Sean O’Grady, The Independent
Gray’s prospective appointment marks an excellent start. It’s meant to signal Labour is serious about power — and so it does The Tories are gnashing with rage, but I can’t honestly see why Sue Gray, eminent civil servant and investigator of Partygate, shouldn’t go and work for the Labour Party.
For a start, it’s plainly in the national interest for Keir Starmer to able to draw upon the best talent, both as leader of the opposition and, a fortiori, as prime minister, should he ever make it to Number 10.
Had Gray remained in the top ranks of the civil service, then she’d be serving the next Labour government — assuming they win the next general election — come what may. She’d be the same human being, but in a role that might not be best suited to her, to Starmer, or, most important, making the best use of her formidable talents in the correct post.
A spell outside government will permit her to undertake the more party political and wider-ranging side of preparing for government. She can’t possibly do that while she’s still working for Michael Gove in his dismal, hollowed-out department of Levelling Up.
As Starmer’s chief of staff, Gray is clearly going to have a more political role, and probably with the status of a special adviser — with added special powers to direct the civil service. The rest of the civil service apparatus, including the cabinet secretary Simon Case, a man hand picked by Boris Johnson after he sacked Mark Sedwill, will no doubt continue in post under the usual rules.
One thing we do know about Gray, by the way, is that she’s not a major Labour Party donor. If she wants to help Labour in power, as opposed to “the government of the day”, then it’s surely better that her partisanship is acknowledged and accommodated appropriately. We’re all in favour of transparency, right?
Second, there are precedents for an outsider, an external appointee, to be given the role. Indeed, that is normal practice and it is therefore much better — if Gray and Starmer have “clicked” professionally — for Gray to be transformed into an external appointment for the sake of clarity, and for her to do so now.
Otherwise, such an appointment — if it were made when Starmer took office — would upset the usual dividing line between the permanent, career civil service and the other breed of more political appointee.

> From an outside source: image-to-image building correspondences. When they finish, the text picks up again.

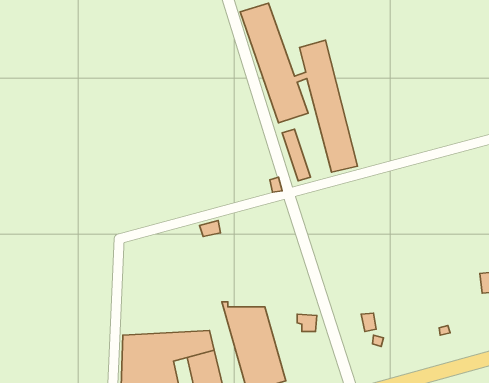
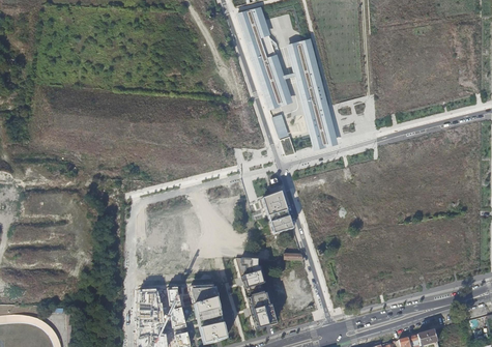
building: none -> [266,191,296,233]

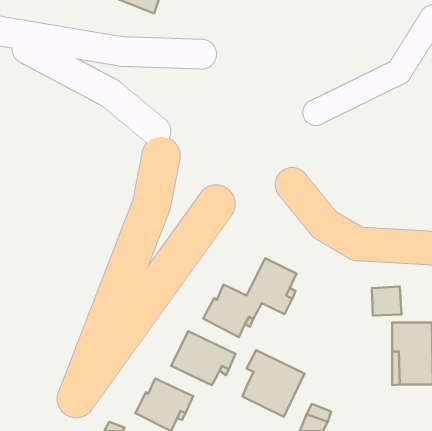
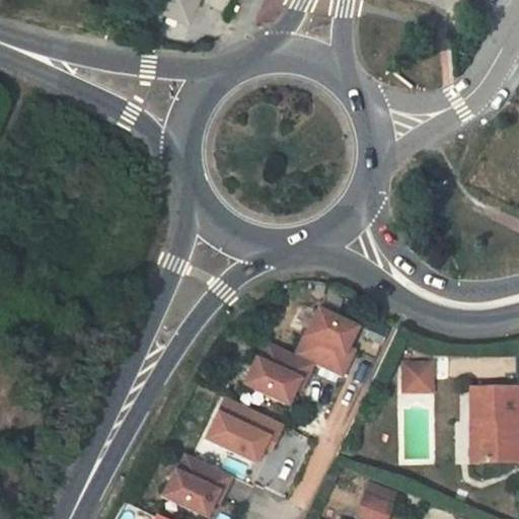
building: [372,287,402,315] -> [399,359,435,393]
building: [242,350,304,417] -> none

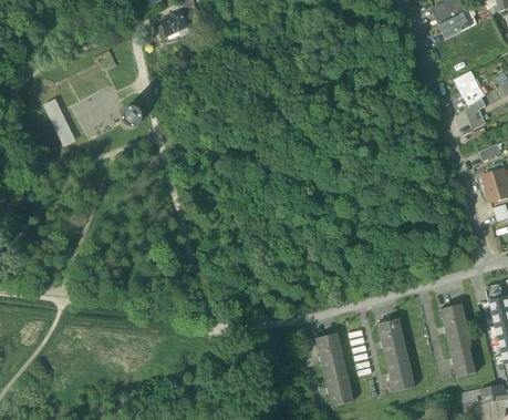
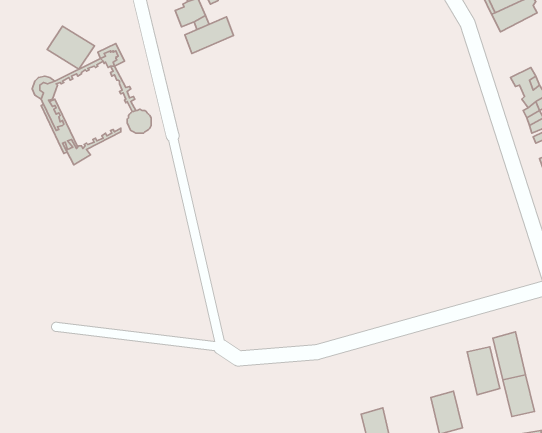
building: none -> [185,17,234,54]
building: none -> [47,26,94,69]
building: [376,318,405,360] -> [467,347,500,395]
building: [315,334,343,375] -> none

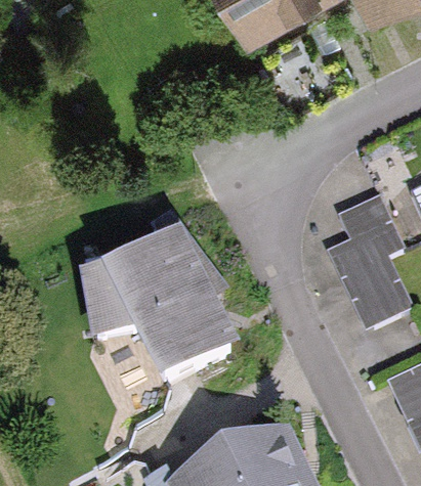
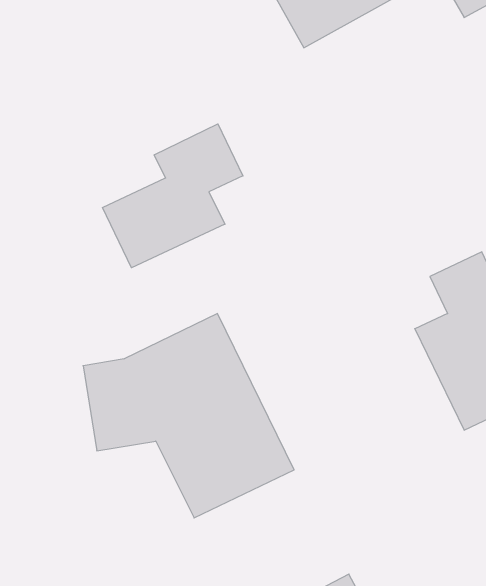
building: none -> [103,124,243,268]

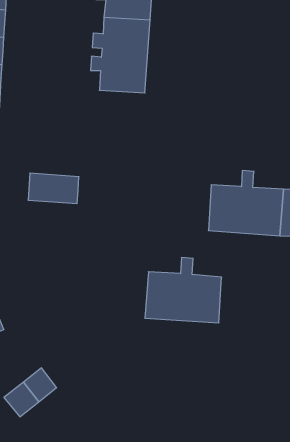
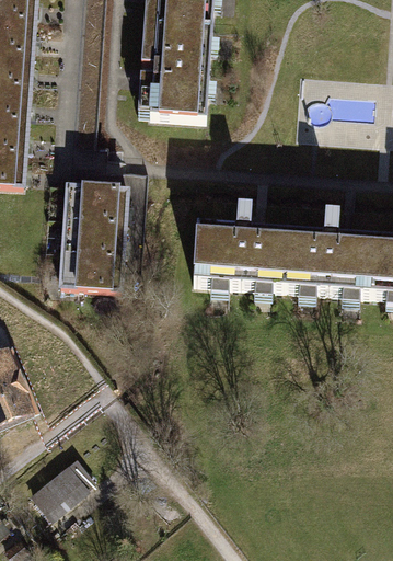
building: none -> [65,182,128,220]
building: none -> [60,249,123,287]
building: [145,258,222,323] -> [193,206,287,286]

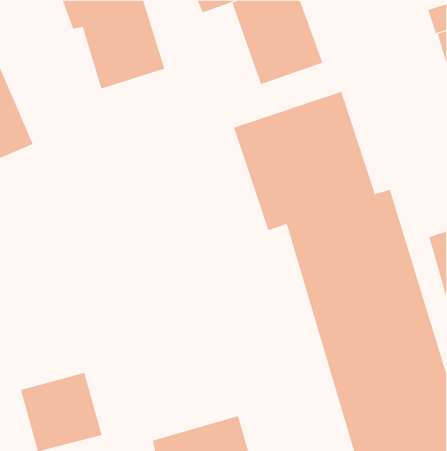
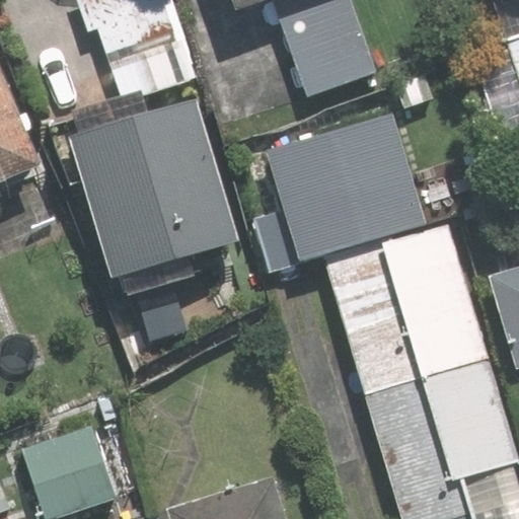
building: none -> [65,100,237,285]

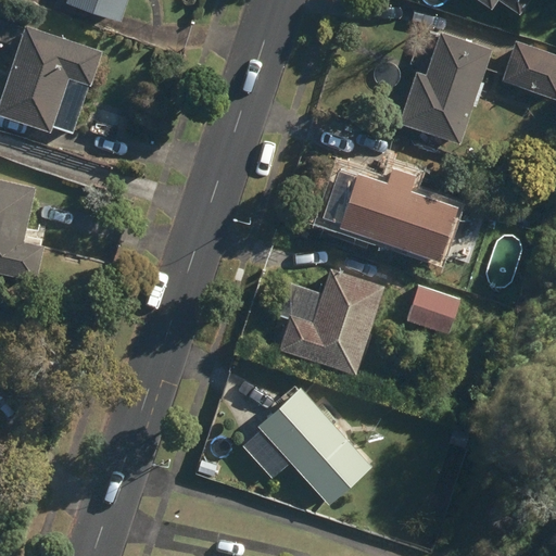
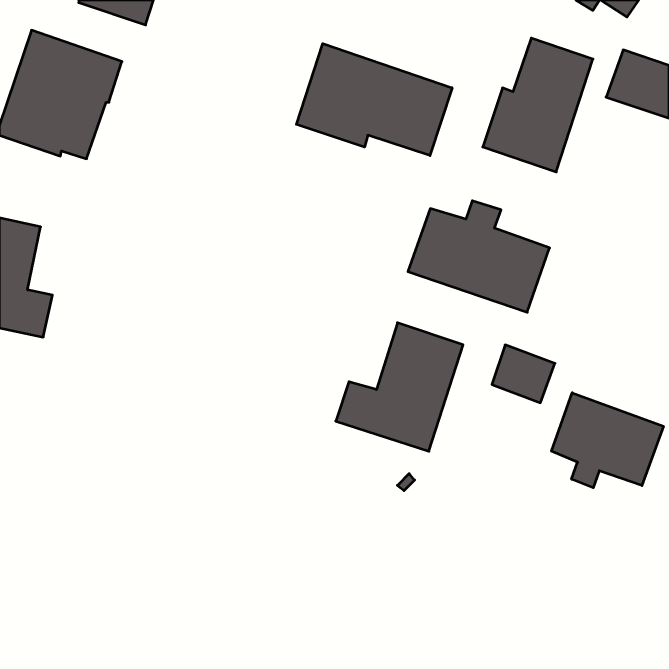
building: none -> [296,44,452,156]
building: none -> [551,393,663,488]
building: [233,389,369,504] -> none

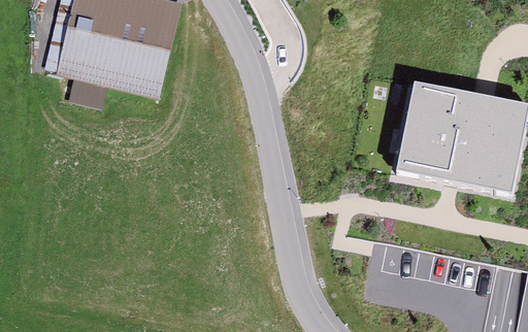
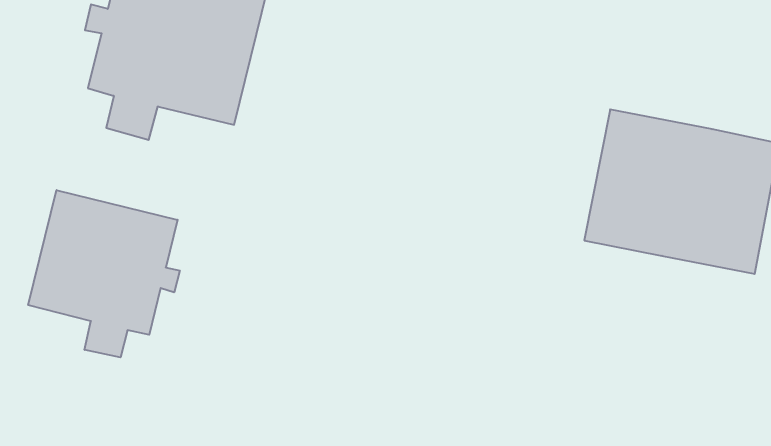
building: none -> [28,190,180,357]

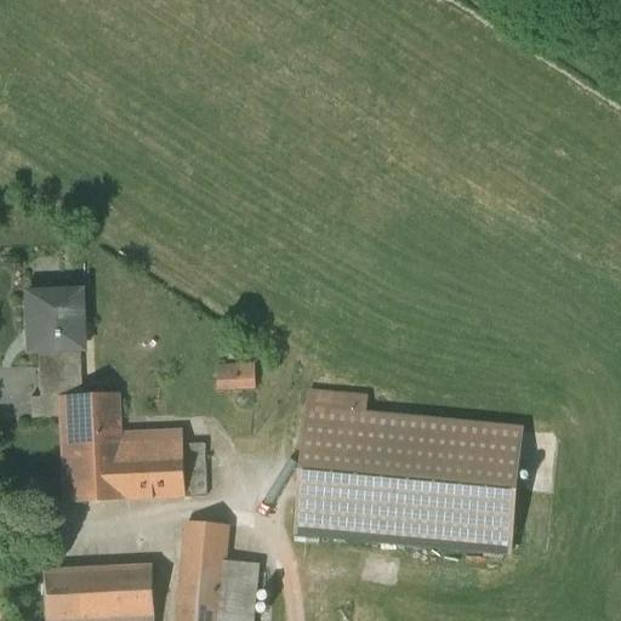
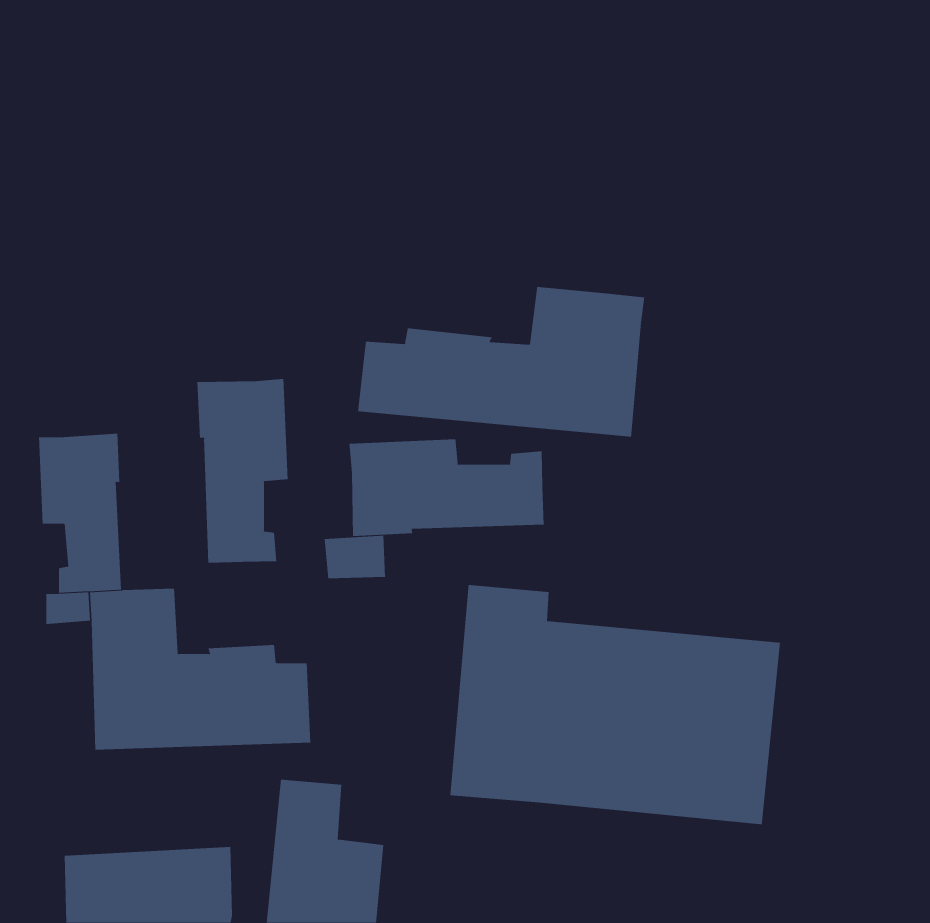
building: none -> [358,286,645,437]
building: none -> [197,378,288,563]
building: none -> [349,438,544,537]

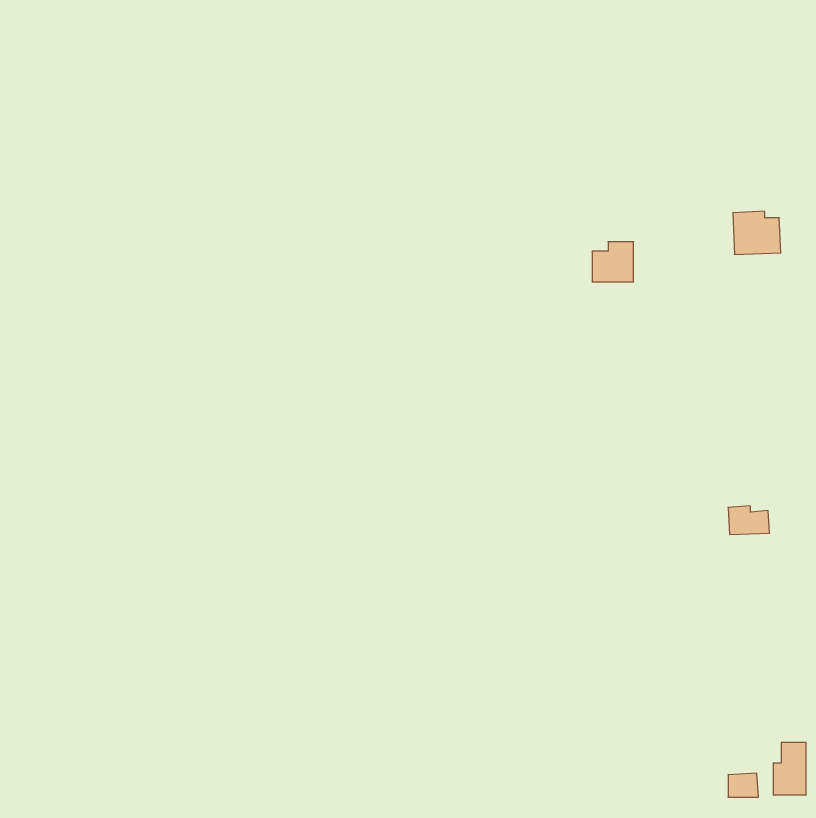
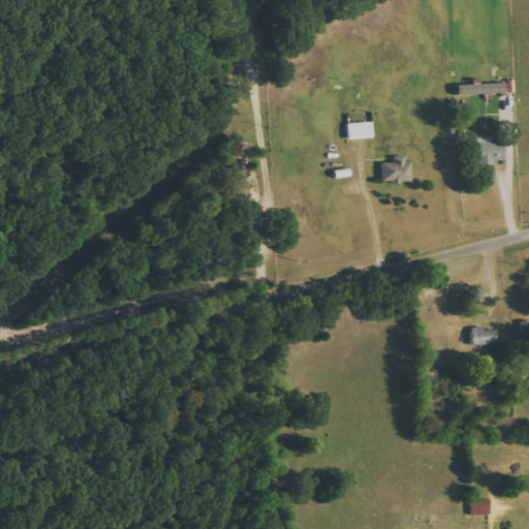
building: none -> [347,122,373,138]
building: [774,742,806,795] -> none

Thus, the very first prime ministerial chief of staff, the businessman and Tory David Wolfson, was appointed in 1985 from outside the civil service.
In 1997, Tony Blair’s choice for an augmented chief of staff with more power was the cerebral Jonathan Powell. Like Gray, Powell had been a public servant, albeit a diplomat, before he was poached by Blair to join him in opposition, with a view to running this part of the Downing Street machine when New Labour came to power.
It was an extremely effective partnership, not least in driving the Belfast Good Friday Agreement to ultimate success in 1998. Like Gray, Blair “poached” Powell, in 1995, to work for him in opposition, and to prepare Blair and his team for power. After 18 years of Tory rule, few of Blair’s team had ever served in government, let alone the cabinet, as they needed some back up from one of the ablest civil servants at the time.
The analogy with Starmer and Gray is clear, and is no doubt meant to be: in stark contrast to the courtly, Byzantine plotting and chaos of the Johnson and Truss years, Powell was the very model of efficient administration. Gray is a symbol and instrument of a return to the honest governance of Britain.
We should also reflect on what happens when a career civil servant, nominally apolitical, works so closely with a powerful prime minister that they become politicised. Such was the fate of Sir Bernard Ingham, who died recently.